Resource Overview
The article “To redesign ownership, we need a map” is published by Open Systems Lab and authored by Alastair Parvin. It argues that many overlapping challenges—including housing shortages, poverty, climate displacement, ageing populations, pandemics, loneliness and depression, broken supply chains, pressure on public services, and declining trust in democratic institutions—are connected to how societies organise land and property. The piece frames current systems as “outdated software”, suggesting that 21st‑century problems are being addressed with older institutional frameworks.
Why Property Systems Matter
The text centres on the property system—how land is owned—as a foundational structure shaping social and economic outcomes. It describes property as a legal deed conferring a set of rights and responsibilities over a place, reflecting the “bundle of rights” theory in property law. In western systems historically influenced by feudal arrangements, these rights often include the ability to charge rent for access to land. The article characterises this as a form of purchasable power that shapes homes, neighbourhoods, environmental outcomes, economic incentives, and politics.
Scale of Property Wealth
A key factual claim is that property rights represent the largest form of wealth globally, by a significant margin. The article notes that despite this scale, property rights and obligations are often difficult for non-specialists to discuss because they are encoded in dense legal language. A chart cited in the article attributes supporting context to Savills and the World Economic Forum, illustrating how property-related wealth eclipses other asset classes.

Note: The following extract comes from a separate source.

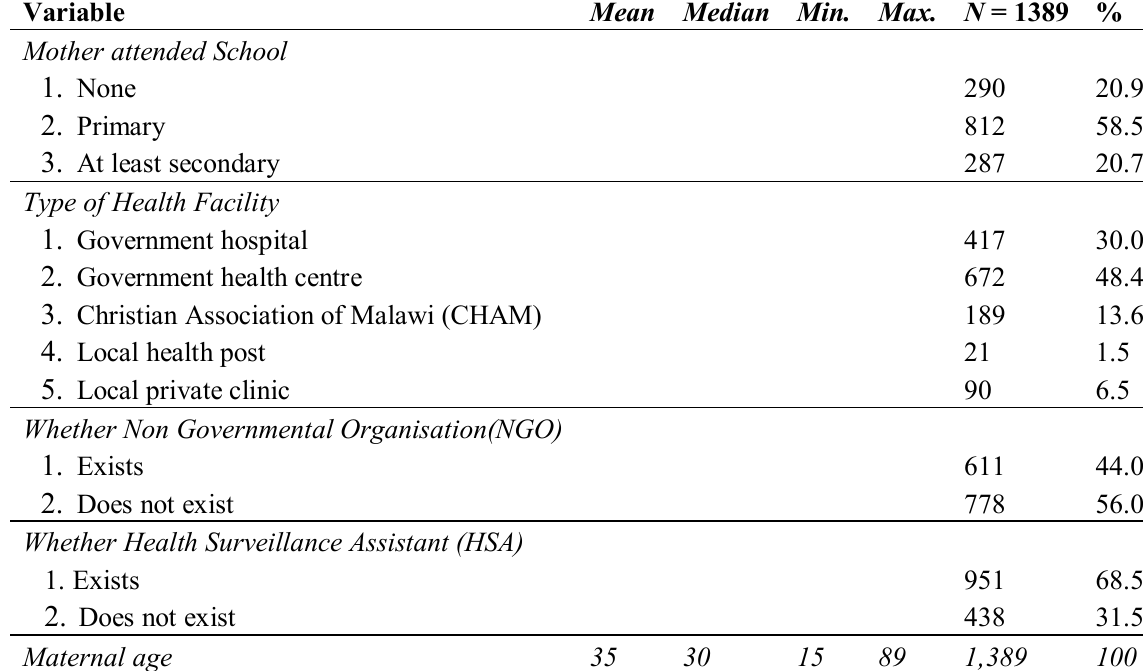
Table 2. Descriptive statistics for predictor variables on diarrhoea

The “Atlas of Ownership” Concept
To address the lack of shared language, the article introduces the “Atlas of Ownership”: an open, shared map of property rights and obligations, paired with a library of solutions intended to help reshape economic and social systems. The Atlas is described as an experiment to “decode” property arrangements by documenting them in modular components. The initiative is linked to related work by Open Systems Lab and collaborators on “Fairhold”, an open-source standard for a form of home ownership aimed at improving affordability by treating housing primarily as a place to live rather than a financial asset.
Unbundling Rights into Patterns
The Atlas methodology breaks property agreements into recurring rights and obligations called “patterns” (for example, “Right to Sell” or “Clawback”, where part of a price increase is returned to another party). Patterns are grouped into eight classes: Eligibility, Security of tenure, Access, Use, Development, Stewardship, Rent, and Transfer. The approach aims to be legal-mechanism agnostic (covering legislation, contracts, and different legal traditions), applicable to many tenure types (not only ownership), and able to represent stacked agreements on the same property (e.g., freeholder, leaseholder, tenant, sub-tenant, and public access).

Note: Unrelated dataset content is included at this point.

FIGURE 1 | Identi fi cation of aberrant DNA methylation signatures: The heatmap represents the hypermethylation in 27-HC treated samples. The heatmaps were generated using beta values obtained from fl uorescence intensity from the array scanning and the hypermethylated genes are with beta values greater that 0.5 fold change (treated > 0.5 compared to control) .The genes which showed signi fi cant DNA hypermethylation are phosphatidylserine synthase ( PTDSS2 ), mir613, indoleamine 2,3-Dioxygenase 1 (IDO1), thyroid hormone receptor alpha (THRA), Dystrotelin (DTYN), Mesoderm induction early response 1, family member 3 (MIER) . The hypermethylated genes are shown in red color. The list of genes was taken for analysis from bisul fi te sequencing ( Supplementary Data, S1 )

Open Participation and Intended Uses
The article positions the Atlas as an open experiment designed for broad participation, including contributions from community organisations such as Community Land Trusts, researchers, and individuals with practical knowledge. It outlines potential uses: lowering barriers to discussing property rules without legal expertise, comparing models across contexts, and supporting the design of new tenure and stewardship arrangements using a shared “pattern language” of building blocks.